EBay beruft sich auf eigens durchgeführte Untersuchungen, welche zeigen, dass die Top-Drei Dinge, die Käufer sich wünschen, um Ebay als einen sicheren Online-Marktplatz wahrzunehmen:
- Die Option ist, das Geld unabhängig von der gewählten Zahlungsmethode zurückzuerhalten
- das Angebot eines EBay-Käuferschutzes
- und direkt an Ebay bezahlen zu können.
An das genaue Gegenteil glaubt hingegen Axel Gronen: "Ich bin überzeugt, dass EBay damit keines der angestrebten Ziele erreichen wird." Und der Händlerbund rechnet gar damit, dass sich die auf Ebay tätigen Online-Händler nach alternativen Verkaufsplattformen umsehen werden und mit ihnen auch die Käufer eBay verlassen würden.
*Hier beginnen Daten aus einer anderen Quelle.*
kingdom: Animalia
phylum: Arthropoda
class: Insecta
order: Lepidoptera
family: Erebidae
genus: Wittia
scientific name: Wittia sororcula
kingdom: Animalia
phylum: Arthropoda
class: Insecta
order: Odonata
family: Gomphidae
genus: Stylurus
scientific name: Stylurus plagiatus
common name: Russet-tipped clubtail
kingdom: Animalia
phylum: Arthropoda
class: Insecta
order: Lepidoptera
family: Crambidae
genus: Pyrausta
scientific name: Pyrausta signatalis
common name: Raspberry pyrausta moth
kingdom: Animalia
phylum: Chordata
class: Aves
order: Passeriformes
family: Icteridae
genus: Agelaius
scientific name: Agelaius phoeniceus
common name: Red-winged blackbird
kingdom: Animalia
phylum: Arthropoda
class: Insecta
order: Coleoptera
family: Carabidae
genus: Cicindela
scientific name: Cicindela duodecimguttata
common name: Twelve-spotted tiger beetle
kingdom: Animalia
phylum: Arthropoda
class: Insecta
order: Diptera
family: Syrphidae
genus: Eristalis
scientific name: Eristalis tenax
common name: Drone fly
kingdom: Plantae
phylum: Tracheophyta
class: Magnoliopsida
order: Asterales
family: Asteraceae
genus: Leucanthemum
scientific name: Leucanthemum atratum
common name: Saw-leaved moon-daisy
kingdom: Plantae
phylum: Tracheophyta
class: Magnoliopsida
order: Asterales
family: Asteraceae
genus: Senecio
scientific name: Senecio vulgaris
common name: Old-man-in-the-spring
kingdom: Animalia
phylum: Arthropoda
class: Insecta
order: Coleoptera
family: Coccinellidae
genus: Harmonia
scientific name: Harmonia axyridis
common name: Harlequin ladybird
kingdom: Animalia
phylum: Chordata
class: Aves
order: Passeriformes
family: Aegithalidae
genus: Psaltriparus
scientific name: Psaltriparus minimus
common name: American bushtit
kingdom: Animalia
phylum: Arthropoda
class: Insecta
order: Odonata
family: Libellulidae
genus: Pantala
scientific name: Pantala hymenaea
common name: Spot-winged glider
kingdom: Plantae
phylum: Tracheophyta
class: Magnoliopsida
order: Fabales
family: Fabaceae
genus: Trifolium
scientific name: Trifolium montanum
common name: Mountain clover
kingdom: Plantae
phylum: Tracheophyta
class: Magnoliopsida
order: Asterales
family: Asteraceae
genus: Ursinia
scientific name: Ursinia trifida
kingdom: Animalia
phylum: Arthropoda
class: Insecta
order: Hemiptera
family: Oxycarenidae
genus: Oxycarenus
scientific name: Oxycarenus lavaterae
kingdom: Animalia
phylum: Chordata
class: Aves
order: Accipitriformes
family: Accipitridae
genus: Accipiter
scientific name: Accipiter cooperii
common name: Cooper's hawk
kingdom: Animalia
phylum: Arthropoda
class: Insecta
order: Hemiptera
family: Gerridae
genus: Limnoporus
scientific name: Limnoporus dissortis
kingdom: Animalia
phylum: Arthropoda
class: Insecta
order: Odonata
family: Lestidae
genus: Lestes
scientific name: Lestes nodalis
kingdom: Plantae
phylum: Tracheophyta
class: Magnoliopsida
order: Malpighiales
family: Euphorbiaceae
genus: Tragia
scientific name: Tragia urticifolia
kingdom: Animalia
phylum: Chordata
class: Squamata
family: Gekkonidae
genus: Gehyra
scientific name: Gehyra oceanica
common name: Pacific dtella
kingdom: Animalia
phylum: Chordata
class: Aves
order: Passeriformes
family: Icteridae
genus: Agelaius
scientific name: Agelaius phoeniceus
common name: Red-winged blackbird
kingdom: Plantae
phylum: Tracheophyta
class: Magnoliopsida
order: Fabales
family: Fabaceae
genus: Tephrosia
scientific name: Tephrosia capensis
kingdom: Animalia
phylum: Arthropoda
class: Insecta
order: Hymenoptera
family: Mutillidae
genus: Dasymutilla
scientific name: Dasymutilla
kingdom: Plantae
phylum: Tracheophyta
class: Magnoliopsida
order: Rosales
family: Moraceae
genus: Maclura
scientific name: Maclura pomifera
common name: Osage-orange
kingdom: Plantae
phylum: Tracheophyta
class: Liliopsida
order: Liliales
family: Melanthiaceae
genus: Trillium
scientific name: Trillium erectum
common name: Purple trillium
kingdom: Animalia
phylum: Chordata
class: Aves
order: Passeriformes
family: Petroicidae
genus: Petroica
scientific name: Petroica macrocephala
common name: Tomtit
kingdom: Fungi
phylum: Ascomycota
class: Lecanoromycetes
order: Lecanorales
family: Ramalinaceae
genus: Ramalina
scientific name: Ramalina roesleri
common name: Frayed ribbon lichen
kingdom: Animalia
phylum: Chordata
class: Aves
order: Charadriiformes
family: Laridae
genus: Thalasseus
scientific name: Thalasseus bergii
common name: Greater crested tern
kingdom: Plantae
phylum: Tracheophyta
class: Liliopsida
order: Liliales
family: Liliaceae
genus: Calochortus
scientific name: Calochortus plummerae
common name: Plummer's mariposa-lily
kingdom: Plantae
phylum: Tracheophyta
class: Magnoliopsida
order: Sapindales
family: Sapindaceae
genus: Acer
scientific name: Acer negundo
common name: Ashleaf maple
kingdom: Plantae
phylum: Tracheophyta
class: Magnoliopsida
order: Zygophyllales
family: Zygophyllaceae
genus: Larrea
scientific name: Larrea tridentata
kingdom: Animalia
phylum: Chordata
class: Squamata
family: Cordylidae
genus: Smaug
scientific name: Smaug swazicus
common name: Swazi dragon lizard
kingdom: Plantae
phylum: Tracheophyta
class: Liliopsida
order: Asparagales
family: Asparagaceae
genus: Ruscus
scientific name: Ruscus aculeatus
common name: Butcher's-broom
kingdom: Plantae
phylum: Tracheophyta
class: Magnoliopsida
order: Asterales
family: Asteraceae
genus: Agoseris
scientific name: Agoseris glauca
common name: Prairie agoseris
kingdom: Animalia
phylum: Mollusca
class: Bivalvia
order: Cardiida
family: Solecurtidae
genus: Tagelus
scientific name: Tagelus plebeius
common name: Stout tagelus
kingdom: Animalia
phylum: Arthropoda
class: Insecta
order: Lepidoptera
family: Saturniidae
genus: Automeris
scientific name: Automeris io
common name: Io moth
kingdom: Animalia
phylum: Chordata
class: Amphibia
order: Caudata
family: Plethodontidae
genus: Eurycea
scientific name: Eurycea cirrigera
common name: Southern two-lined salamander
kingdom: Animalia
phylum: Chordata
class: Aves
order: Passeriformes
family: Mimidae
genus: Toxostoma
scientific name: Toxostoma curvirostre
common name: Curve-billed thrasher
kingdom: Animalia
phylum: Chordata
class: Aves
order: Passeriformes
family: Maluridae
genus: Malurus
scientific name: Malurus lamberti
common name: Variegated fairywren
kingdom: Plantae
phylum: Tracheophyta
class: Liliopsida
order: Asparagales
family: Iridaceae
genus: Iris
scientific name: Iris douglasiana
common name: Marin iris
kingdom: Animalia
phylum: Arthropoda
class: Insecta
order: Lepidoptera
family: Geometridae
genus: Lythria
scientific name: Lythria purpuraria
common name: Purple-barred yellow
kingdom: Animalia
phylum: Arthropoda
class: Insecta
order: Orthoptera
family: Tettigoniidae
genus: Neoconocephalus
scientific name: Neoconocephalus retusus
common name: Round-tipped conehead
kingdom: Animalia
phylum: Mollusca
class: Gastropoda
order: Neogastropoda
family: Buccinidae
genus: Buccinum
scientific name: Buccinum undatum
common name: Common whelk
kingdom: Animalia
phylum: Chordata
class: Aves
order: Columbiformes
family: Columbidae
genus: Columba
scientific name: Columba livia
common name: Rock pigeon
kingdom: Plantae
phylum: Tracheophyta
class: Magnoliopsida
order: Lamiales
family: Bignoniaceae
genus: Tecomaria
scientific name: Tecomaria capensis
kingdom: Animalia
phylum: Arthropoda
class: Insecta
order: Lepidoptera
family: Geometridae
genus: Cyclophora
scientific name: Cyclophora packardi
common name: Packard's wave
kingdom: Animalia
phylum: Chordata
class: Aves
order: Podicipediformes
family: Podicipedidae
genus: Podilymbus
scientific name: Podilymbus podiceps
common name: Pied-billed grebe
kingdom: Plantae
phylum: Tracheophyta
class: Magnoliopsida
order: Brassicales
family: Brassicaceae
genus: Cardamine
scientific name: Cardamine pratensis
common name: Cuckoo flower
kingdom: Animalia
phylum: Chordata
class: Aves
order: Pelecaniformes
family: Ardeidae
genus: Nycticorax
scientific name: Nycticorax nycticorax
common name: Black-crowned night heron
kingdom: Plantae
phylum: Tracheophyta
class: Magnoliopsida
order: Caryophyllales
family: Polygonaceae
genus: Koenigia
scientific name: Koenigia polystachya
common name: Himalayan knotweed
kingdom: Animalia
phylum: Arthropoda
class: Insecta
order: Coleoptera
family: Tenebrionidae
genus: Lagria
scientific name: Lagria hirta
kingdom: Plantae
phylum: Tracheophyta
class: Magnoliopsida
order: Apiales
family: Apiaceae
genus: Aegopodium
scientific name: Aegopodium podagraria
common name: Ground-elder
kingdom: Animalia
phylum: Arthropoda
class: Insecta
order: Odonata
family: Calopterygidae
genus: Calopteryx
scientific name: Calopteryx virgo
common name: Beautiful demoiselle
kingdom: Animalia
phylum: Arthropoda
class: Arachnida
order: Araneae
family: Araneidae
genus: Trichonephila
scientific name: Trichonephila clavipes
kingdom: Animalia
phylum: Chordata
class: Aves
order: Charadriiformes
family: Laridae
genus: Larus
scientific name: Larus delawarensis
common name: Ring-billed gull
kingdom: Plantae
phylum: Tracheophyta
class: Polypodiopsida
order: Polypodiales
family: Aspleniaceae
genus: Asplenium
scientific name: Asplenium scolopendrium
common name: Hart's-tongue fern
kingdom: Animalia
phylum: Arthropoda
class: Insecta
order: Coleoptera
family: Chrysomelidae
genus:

Um herauszufinden, wie die Online-Händler das neue Bezahlsystem bewerten, führt der Händlerverbund derzeit eine Umfrage zu diesem Thema durch. Wichtiger als dieses Ergebnis wird allerdings für die Auktionsplattform sein, ob die Händler Ebay treu bleiben. Und das wird man erst in einigen Monaten sehen.